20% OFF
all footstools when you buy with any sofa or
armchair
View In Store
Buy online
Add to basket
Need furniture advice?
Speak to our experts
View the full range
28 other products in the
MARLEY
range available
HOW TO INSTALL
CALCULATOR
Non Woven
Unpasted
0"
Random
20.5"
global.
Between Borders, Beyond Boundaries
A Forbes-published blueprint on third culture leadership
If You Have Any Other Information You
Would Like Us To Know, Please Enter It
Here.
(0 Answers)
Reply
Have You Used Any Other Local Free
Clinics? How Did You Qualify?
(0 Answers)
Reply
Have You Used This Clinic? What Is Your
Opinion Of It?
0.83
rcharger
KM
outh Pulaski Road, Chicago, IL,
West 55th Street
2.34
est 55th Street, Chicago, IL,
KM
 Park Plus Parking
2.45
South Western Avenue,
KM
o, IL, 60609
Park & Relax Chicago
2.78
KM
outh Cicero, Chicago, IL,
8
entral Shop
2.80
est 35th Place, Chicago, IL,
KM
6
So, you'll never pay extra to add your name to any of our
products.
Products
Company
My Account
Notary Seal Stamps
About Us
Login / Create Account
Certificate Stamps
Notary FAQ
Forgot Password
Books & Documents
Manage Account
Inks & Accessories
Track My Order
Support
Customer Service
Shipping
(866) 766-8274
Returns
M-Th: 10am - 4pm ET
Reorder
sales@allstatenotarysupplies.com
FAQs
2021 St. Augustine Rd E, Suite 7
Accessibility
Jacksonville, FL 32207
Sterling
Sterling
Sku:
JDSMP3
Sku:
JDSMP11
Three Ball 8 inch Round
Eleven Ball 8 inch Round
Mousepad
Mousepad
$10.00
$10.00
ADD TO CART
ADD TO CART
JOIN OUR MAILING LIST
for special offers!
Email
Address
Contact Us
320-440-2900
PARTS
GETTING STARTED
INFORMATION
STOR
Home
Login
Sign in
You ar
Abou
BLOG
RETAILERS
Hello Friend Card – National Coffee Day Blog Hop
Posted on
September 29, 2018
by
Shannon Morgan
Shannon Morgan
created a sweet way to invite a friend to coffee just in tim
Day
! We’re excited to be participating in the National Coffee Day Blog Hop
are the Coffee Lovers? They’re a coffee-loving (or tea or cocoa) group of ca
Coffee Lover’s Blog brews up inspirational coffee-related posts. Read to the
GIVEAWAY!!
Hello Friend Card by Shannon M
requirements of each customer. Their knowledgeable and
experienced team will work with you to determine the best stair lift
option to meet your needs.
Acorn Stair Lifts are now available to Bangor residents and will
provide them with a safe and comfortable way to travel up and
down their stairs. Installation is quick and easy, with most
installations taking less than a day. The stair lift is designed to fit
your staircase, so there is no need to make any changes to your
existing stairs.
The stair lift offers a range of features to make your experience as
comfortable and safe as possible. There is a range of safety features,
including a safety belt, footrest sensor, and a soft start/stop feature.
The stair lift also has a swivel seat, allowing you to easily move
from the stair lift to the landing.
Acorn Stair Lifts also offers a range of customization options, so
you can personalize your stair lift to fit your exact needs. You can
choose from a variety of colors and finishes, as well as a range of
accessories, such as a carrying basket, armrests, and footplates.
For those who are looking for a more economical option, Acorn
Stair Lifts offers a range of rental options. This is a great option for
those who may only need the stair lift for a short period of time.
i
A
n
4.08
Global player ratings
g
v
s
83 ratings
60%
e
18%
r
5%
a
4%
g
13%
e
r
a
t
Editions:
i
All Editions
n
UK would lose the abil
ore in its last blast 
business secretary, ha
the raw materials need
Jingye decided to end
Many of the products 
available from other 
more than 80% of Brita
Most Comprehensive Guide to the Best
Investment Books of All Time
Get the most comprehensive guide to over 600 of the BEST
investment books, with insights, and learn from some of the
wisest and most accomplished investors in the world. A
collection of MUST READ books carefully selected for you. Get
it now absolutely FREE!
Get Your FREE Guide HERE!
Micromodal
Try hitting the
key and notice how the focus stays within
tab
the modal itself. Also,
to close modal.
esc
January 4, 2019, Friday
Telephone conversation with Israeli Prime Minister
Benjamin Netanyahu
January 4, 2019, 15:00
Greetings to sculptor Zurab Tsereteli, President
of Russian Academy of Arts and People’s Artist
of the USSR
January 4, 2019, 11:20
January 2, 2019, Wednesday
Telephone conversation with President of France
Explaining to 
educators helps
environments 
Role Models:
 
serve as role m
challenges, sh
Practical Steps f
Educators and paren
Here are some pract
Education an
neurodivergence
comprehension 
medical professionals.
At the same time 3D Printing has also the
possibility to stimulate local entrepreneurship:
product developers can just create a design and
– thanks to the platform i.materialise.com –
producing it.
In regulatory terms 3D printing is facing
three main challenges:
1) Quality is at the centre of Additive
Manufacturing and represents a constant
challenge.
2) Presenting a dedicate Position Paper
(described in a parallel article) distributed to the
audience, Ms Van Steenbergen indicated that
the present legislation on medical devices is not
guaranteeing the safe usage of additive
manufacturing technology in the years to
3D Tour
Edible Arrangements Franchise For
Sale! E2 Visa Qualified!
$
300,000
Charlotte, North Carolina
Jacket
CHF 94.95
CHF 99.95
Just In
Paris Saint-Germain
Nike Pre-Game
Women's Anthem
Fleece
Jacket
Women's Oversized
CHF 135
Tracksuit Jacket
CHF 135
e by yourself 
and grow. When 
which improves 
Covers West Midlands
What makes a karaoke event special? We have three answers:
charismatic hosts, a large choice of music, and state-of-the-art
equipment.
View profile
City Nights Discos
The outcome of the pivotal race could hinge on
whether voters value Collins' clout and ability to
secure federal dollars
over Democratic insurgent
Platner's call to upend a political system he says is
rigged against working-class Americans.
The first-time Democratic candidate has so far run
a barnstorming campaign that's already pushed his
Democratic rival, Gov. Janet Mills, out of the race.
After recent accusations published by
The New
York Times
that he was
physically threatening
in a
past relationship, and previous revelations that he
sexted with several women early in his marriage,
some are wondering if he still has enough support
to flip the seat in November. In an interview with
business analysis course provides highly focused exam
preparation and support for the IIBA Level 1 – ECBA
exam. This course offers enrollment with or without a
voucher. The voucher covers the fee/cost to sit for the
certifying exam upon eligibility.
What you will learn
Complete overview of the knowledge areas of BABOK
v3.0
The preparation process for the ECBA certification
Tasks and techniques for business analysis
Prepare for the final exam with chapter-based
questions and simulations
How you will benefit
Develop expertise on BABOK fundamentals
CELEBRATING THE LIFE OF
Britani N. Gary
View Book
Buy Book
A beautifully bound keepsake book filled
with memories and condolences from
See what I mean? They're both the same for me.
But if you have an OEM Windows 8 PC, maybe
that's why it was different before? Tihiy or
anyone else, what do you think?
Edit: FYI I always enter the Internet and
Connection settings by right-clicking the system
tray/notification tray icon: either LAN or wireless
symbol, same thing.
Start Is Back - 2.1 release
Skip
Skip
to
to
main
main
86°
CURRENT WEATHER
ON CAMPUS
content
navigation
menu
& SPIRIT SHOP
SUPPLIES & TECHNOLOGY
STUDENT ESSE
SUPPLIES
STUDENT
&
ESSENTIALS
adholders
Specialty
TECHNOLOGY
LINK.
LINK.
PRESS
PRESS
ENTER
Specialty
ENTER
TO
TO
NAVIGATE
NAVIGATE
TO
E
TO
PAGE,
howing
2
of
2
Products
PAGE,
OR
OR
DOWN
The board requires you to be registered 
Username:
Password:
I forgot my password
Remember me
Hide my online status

Try it
Please reproduce every one of the lines above, in the same order and without changing a single character.

Exercise response
20% OFF
all footstools when you buy with any sofa or
armchair
View In Store
Buy online
Add to basket
Need furniture advice?
Speak to our experts
View the full range
28 other products in the
MARLEY
range available
HOW TO INSTALL
CALCULATOR
Non Woven
Unpasted
0"
Random
20.5"
global.
Between Borders, Beyond Boundaries
A Forbes-published blueprint on third culture leadership
If You Have Any Other Information You
Would Like Us To Know, Please Enter It
Here.
(0 Answers)
Reply
Have You Used Any Other Local Free
Clinics? How Did You Qualify?
(0 Answers)
Reply
Have You Used This Clinic? What Is Your
Opinion Of It?
0.83
rcharger
KM
outh Pulaski Road, Chicago, IL,
West 55th Street
2.34
est 55th Street, Chicago, IL,
KM
 Park Plus Parking
2.45
South Western Avenue,
KM
o, IL, 60609
Park & Relax Chicago
2.78
KM
outh Cicero, Chicago, IL,
8
entral Shop
2.80
est 35th Place, Chicago, IL,
KM
6
So, you'll never pay extra to add your name to any of our
products.
Products
Company
My Account
Notary Seal Stamps
About Us
Login / Create Account
Certificate Stamps
Notary FAQ
Forgot Password
Books & Documents
Manage Account
Inks & Accessories
Track My Order
Support
Customer Service
Shipping
(866) 766-8274
Returns
M-Th: 10am - 4pm ET
Reorder
sales@allstatenotarysupplies.com
FAQs
2021 St. Augustine Rd E, Suite 7
Accessibility
Jacksonville, FL 32207
Sterling
Sterling
Sku:
JDSMP3
Sku:
JDSMP11
Three Ball 8 inch Round
Eleven Ball 8 inch Round
Mousepad
Mousepad
$10.00
$10.00
ADD TO CART
ADD TO CART
JOIN OUR MAILING LIST
for special offers!
Email
Address
Contact Us
320-440-2900
PARTS
GETTING STARTED
INFORMATION
STOR
Home
Login
Sign in
You ar
Abou
BLOG
RETAILERS
Hello Friend Card – National Coffee Day Blog Hop
Posted on
September 29, 2018
by
Shannon Morgan
Shannon Morgan
created a sweet way to invite a friend to coffee just in tim
Day
! We’re excited to be participating in the National Coffee Day Blog Hop
are the Coffee Lovers? They’re a coffee-loving (or tea or cocoa) group of ca
Coffee Lover’s Blog brews up inspirational coffee-related posts. Read to the
GIVEAWAY!!
Hello Friend Card by Shannon M
requirements of each customer. Their knowledgeable and
experienced team will work with you to determine the best stair lift
option to meet your needs.
Acorn Stair Lifts are now available to Bangor residents and will
provide them with a safe and comfortable way to travel up and
down their stairs. Installation is quick and easy, with most
installations taking less than a day. The stair lift is designed to fit
your staircase, so there is no need to make any changes to your
existing stairs.
The stair lift offers a range of features to make your experience as
comfortable and safe as possible. There is a range of safety features,
including a safety belt, footrest sensor, and a soft start/stop feature.
The stair lift also has a swivel seat, allowing you to easily move
from the stair lift to the landing.
Acorn Stair Lifts also offers a range of customization options, so
you can personalize your stair lift to fit your exact needs. You can
choose from a variety of colors and finishes, as well as a range of
accessories, such as a carrying basket, armrests, and footplates.
For those who are looking for a more economical option, Acorn
Stair Lifts offers a range of rental options. This is a great option for
those who may only need the stair lift for a short period of time.
i
A
n
4.08
Global player ratings
g
v
s
83 ratings
60%
e
18%
r
5%
a
4%
g
13%
e
r
a
t
Editions:
i
All Editions
n
UK would lose the abil
ore in its last blast 
business secretary, ha
the raw materials need
Jingye decided to end
Many of the products 
available from other 
more than 80% of Brita
Most Comprehensive Guide to the Best
Investment Books of All Time
Get the most comprehensive guide to over 600 of the BEST
investment books, with insights, and learn from some of the
wisest and most accomplished investors in the world. A
collection of MUST READ books carefully selected for you. Get
it now absolutely FREE!
Get Your FREE Guide HERE!
Micromodal
Try hitting the
key and notice how the focus stays within
tab
the modal itself. Also,
to close modal.
esc
January 4, 2019, Friday
Telephone conversation with Israeli Prime Minister
Benjamin Netanyahu
January 4, 2019, 15:00
Greetings to sculptor Zurab Tsereteli, President
of Russian Academy of Arts and People’s Artist
of the USSR
January 4, 2019, 11:20
January 2, 2019, Wednesday
Telephone conversation with President of France
Explaining to 
educators helps
environments 
Role Models:
 
serve as role m
challenges, sh
Practical Steps f
Educators and paren
Here are some pract
Education an
neurodivergence
comprehension 
medical professionals.
At the same time 3D Printing has also the
possibility to stimulate local entrepreneurship:
product developers can just create a design and
– thanks to the platform i.materialise.com –
producing it.
In regulatory terms 3D printing is facing
three main challenges:
1) Quality is at the centre of Additive
Manufacturing and represents a constant
challenge.
2) Presenting a dedicate Position Paper
(described in a parallel article) distributed to the
audience, Ms Van Steenbergen indicated that
the present legislation on medical devices is not
guaranteeing the safe usage of additive
manufacturing technology in the years to
3D Tour
Edible Arrangements Franchise For
Sale! E2 Visa Qualified!
$
300,000
Charlotte, North Carolina
Jacket
CHF 94.95
CHF 99.95
Just In
Paris Saint-Germain
Nike Pre-Game
Women's Anthem
Fleece
Jacket
Women's Oversized
CHF 135
Tracksuit Jacket
CHF 135
e by yourself 
and grow. When 
which improves 
Covers West Midlands
What makes a karaoke event special? We have three answers:
charismatic hosts, a large choice of music, and state-of-the-art
equipment.
View profile
City Nights Discos
The outcome of the pivotal race could hinge on
whether voters value Collins' clout and ability to
secure federal dollars
over Democratic insurgent
Platner's call to upend a political system he says is
rigged against working-class Americans.
The first-time Democratic candidate has so far run
a barnstorming campaign that's already pushed his
Democratic rival, Gov. Janet Mills, out of the race.
After recent accusations published by
The New
York Times
that he was
physically threatening
in a
past relationship, and previous revelations that he
sexted with several women early in his marriage,
some are wondering if he still has enough support
to flip the seat in November. In an interview with
business analysis course provides highly focused exam
preparation and support for the IIBA Level 1 – ECBA
exam. This course offers enrollment with or without a
voucher. The voucher covers the fee/cost to sit for the
certifying exam upon eligibility.
What you will learn
Complete overview of the knowledge areas of BABOK
v3.0
The preparation process for the ECBA certification
Tasks and techniques for business analysis
Prepare for the final exam with chapter-based
questions and simulations
How you will benefit
Develop expertise on BABOK fundamentals
CELEBRATING THE LIFE OF
Britani N. Gary
View Book
Buy Book
A beautifully bound keepsake book filled
with memories and condolences from
See what I mean? They're both the same for me.
But if you have an OEM Windows 8 PC, maybe
that's why it was different before? Tihiy or
anyone else, what do you think?
Edit: FYI I always enter the Internet and
Connection settings by right-clicking the system
tray/notification tray icon: either LAN or wireless
symbol, same thing.
Start Is Back - 2.1 release
Skip
Skip
to
to
main
main
86°
CURRENT WEATHER
ON CAMPUS
content
navigation
menu
& SPIRIT SHOP
SUPPLIES & TECHNOLOGY
STUDENT ESSE
SUPPLIES
STUDENT
&
ESSENTIALS
adholders
Specialty
TECHNOLOGY
LINK.
LINK.
PRESS
PRESS
ENTER
Specialty
ENTER
TO
TO
NAVIGATE
NAVIGATE
TO
E
TO
PAGE,
howing
2
of
2
Products
PAGE,
OR
OR
DOWN
The board requires you to be registered 
Username:
Password:
I forgot my password
Remember me
Hide my online status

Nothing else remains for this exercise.